Kedua, ini juga yang membuat kita harus terus memajang potret CA dalam dunia sastra Indonesia, CA mati muda. CA mati dalam usia yang secara umum mungkin orang belum bisa berbuat apa-apa. Banyak sarjana, master dan doktor sastra yang sudah melewati usia matinya CA belum bahkan tidak mampu berkarya. CA mati dalam usia 27 tahun, usia di mana manusia-manusia masih mencari, usia di mana kita masih gelisah untuk merencanakan apa yang harus kita cari, sementara CA mati dengan bahagia dan tidak dalam penyesalan, karena ia telah berbuat banyak.

Dari beberapa motif untuk menyangkal keberadaan CA di atas tadi, dilakukan oleh beberapa orang, tetapi hal-hal yang disangkal itu dilakukan oleh CA sendiri. CA sendiri melakukan terobosan terhadap bahasa puisi, juga sendiri melakukan terobosan terhadap ranah makna, juga sendiri membuat terobosan terhadap sistem norma dalam karya sastra. Dia sendiri juga memiliki referensi Barat, sementara dia sendiri juga seorang revolusioner dan nasionalis.

Inilah mungkin makna filosofis mengapa yang kita kenang hari wafatnya CA, bukan hari lahirnya.

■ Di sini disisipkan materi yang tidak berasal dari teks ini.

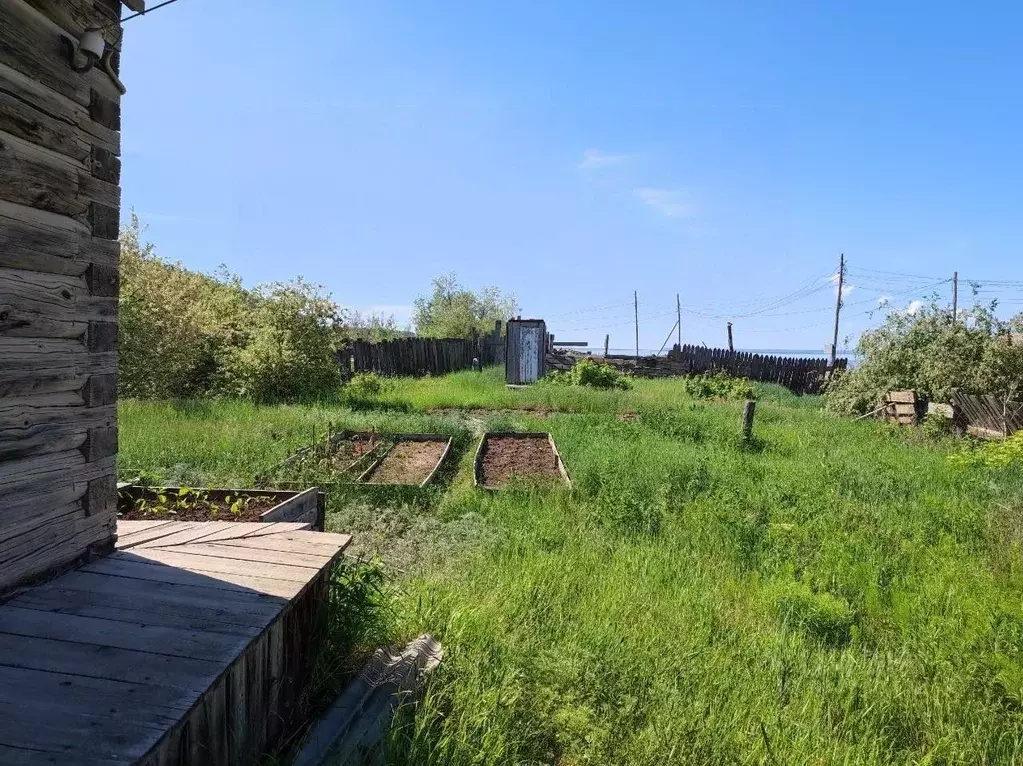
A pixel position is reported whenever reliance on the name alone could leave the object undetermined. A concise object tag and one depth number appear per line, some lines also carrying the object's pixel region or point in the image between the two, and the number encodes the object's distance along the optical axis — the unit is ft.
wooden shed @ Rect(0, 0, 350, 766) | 5.45
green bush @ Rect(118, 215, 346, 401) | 38.45
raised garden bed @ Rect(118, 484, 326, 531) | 12.97
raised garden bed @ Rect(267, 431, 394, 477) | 22.18
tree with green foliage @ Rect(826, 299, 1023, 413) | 34.14
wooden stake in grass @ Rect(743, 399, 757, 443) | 28.30
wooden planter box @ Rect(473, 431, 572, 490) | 21.35
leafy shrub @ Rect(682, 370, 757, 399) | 49.70
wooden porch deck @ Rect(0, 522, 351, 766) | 4.98
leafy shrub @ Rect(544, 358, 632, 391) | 54.29
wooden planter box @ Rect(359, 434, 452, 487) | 21.12
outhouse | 60.90
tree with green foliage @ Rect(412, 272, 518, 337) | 109.81
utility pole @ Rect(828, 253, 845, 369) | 77.27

Kehidupan CA mungkin tidak begitu menarik lagi dalam hingar-bingar hari ini, di mana dunia dan dunia sastra sudah penuh dengan carut-marut pemikiran, aliran dan orientasi. Matinya CA pun tidak membuat dunia sastra Indonesia merasa kehilangan, karena banyak sastrawan Indonesia yang masih hidup dan mungkin lebih hebat dari CA, tetapi matinya CA membuat kita harus terus teringat pada seorang anak muda yang telah memberikan semua hidupnya bagi sastra, kita teringat dengan seorang anak muda yang pemberang, jika melihat kesenian dipojokkan, jika melihat puisi diperlakukan sebagai permainan, dunia olok-olok.

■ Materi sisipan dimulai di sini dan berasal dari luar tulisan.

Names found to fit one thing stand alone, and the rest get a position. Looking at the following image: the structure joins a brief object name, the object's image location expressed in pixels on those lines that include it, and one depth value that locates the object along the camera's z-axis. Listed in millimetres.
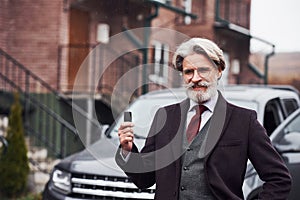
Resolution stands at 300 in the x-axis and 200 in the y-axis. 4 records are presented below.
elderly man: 2506
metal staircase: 9848
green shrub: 7695
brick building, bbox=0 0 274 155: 10633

Mengenang wafatnya CA, bagi saya pribadi adalah untuk mengenang mati dan semakin miskinnya perhargaan kita terhadap dunia sastra. Seperti CA yang mati muda, demikian juga sastra Indonesia yang tak pernah dewasa, kadang-kadang sekarat, karena kehilangan penghargaan terhadap dirinya.

 

Sedikit Tentang Pemakalah

EMONG SOEWANDI, lahir di Curup. Alumni FKIP-Universitas Bengkulu. Sekarang menjadi guru Bahasa dan Sastra Indonesia di SMP Negeri 1 Batu Bandung, Muara Kemumu, Kabupaten Kepahiang. 1988 mulai berkesenian dengan bergabung di Sanggar Swareka Bengkulu. 1996 mendirikan Sanggar Teater Bahtra di lingkungan Hima Bahtra FKIP-UNIB. Tahun 2006 mendirikan Teater Petak Rumbia yang berbasis di Taman Budaya Bengkulu.

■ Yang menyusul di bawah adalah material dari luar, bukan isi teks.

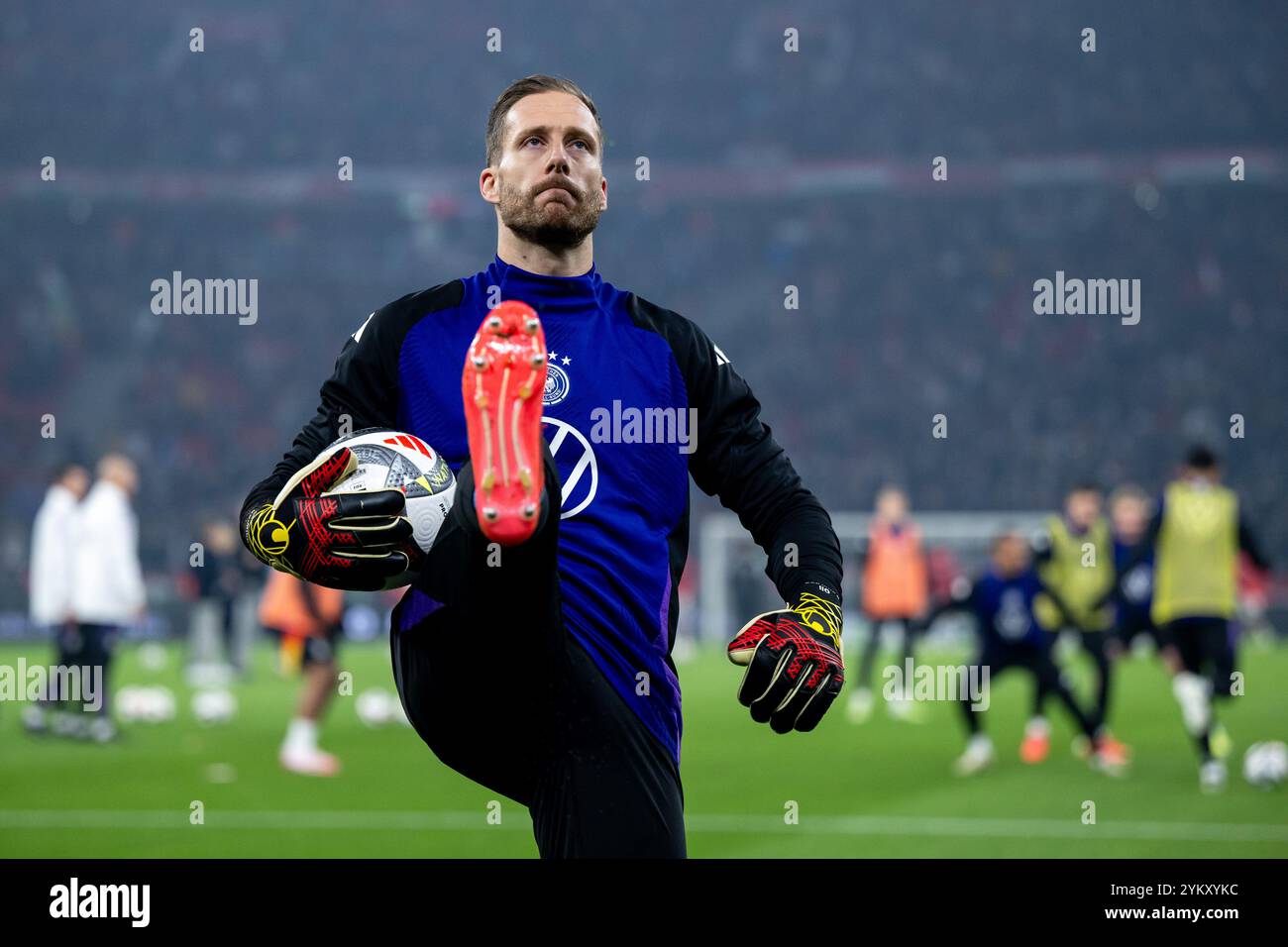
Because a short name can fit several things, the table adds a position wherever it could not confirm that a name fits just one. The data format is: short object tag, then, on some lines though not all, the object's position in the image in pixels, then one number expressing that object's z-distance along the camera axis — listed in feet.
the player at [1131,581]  30.40
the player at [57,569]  36.70
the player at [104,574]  35.99
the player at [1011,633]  31.76
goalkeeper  7.41
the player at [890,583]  42.86
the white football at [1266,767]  29.09
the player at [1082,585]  32.37
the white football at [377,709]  39.34
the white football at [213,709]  40.73
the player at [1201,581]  29.53
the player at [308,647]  30.12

Menulis dalam bentuk cerpen, puisi dan artikel serta naskah drama yang dipublikasikan oleh media cetak lokal dan nasional serta di media elektronik radio dan televisi. Salah satu puisi mendapat penghargaan dalam rangka Hari Lingkungan Hidup 1993 dan satu puisi juga pernah mendapat penghargaan dari Slank dalam rangka kampanye anti perang.

Beberapa tulisan telah dihimpun dalam Seri Khusus: Kumpulan Tulisan Firmansyah, yang diterbitkan oleh UPT Perpustakaan UNIB, tahun 1995.

Sementara beberapa puisi-puisi dengan puisi-puisi penyair Bengkulu lainnya dikumpulkan dalam antologi Riak I, (1992), Riak II, (1992), Riak III (1993), Monolog (1993) dan Besurek (1994); yang diterbitkan oleh Forum Sastra Bengkulu, Maharaja Disastra (2005) dan Sumatera Disastra, antologi penyair-penyair Sumatera (2006). Sedangkan antologi mandiri adalah Kabar Duka Citaku (1994) dan Fragmentasi Diam (2004).

Selain buku Seri Khusus: Kumpulan Tulisan Firmansyah, buku lain yang telah ditulis adalah Perjuangan Rakyat Rejang (2001), yang diterbitkan oleh Pemkab Rejang Lebong.

Menyutradarai beberapa pementasan teater. Saat ini tengah menggarap tradisi tutur sebagai persiapan Festival Tradisi Tutur Nusantara di Mataram, NTB, Juni 2007 dan Festival Tradisi Tutur Melayu di Padang, Sumbar, Juli 2007 mendatang.